Bei allen Bemühungen zur Effizienzsteigerung hatte FMC zuletzt immer wieder die gesteckten Ertragsziele verfehlt. Das Unternehmen war nach Ausbruch der Corona-Pandemie von einer Übersterblichkeit bei Dialysepatienten getroffen worden. Dazu kamen im wichtigsten Markt Nordamerika zunehmende Personalengpässe und Belastungen aus Kostensteigerungen. Die Ertragsmisere von FMC wurde zusehends für Fresenius ein Problem, was zur vorzeitigen Ablösung des langjährigen Vorstandschefs Stephan Sturm führte. Auch Kriwet ging wegen der akuten Probleme einige Monate früher als geplant ans Steuer. Ihr Vorgänger Rice Powell wechselte in den Ruhestand.
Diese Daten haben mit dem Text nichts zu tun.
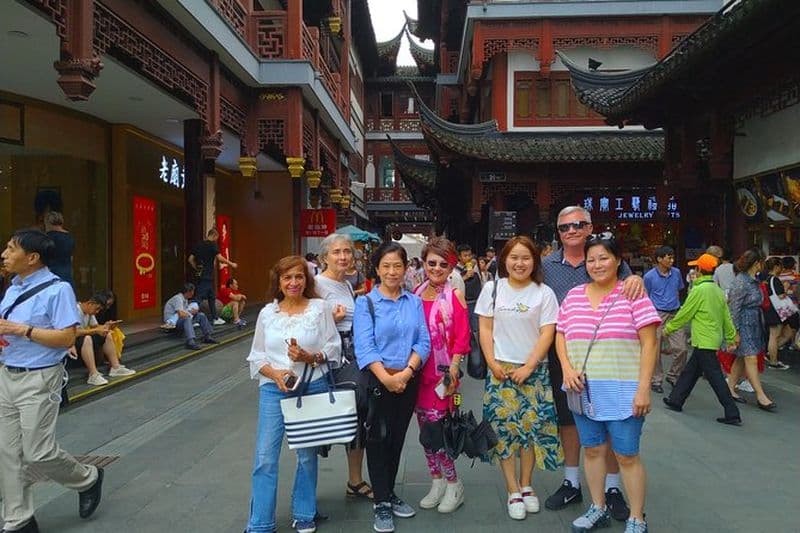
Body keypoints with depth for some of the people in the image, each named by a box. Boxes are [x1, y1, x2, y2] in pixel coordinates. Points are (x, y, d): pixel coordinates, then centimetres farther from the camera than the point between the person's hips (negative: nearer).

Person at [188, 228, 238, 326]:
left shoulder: (199, 245, 13)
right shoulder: (212, 244, -8)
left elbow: (191, 259, 12)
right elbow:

Bei der ersten Präsentation von Zahlen in neuer Funktion hatte Sen ein „sehr entschlossenes und zügiges“ Vorgehen angekündigt, um Ertragsfortschritte zu realisieren. Das Management habe begonnen, alle Geschäftsaktivitäten auf den Prüfstand zu stellen, und schaue sich das gesamte Portfolio an. Der Schwerpunkt liege auf Rentabilität. Auch Kriwet hatte bei der ersten Zahlenvorlage als FMC-Chefin „tiefgreifende Maßnahmen“ in Aussicht gestellt. Das Fresenius-Management ist unter starkem Druck, weil beide im Dax geführten Aktien im Zuge der Misere erheblich an Wert verloren haben. Zudem ist der aktivistische Investor Elliott eingestiegen und arbeitet Insidern zufolge auf eine Aufspaltung des Konzerns hin.
Für Kriwet ist es eine herbe Niederlage. Sie hatte ihren Posten als Chefin der Münchner Bosch-Tochter BSH Hausgeräte GmbH, ein Unternehmen mit 15,6 Mrd. Euro Umsatz, nach rund zwei Jahren aufgegeben, um die herausfordernde Aufgabe bei FMC zu übernehmen. Mit Kriwet war erstmals kein US-Amerikaner und kein Manager aus den eigenen Reihen an die Spitze von FMC berufen worden. Kriwet galt als Wunschkandidatin des ehemaligen Fresenius-Chefs Sturm. Sie brachte internationale Erfahrung aus dem Gesundheitskonzern Philips mit, für den sie einige Jahre als Managerin im US-amerikanischen Andover tätig war.
Kriwet wird zum Abschied mit den Worten zitiert, sie habe in kurzer Zeit „ein faszinierendes Unternehmen mit einer sehr positiven Unternehmenskultur kennengelernt, das sich täglich dafür einsetzt, das Leben von Patientinnen und Patienten lebenswerter zu gestalten“. Das Unternehmen habe ein großes Wachstumspotenzial und stehe vor einer umfassenden Transformation, sie danke dem ganzen Team „für die großartige Unterstützung und wünsche dem Unternehmen alles Gute!“.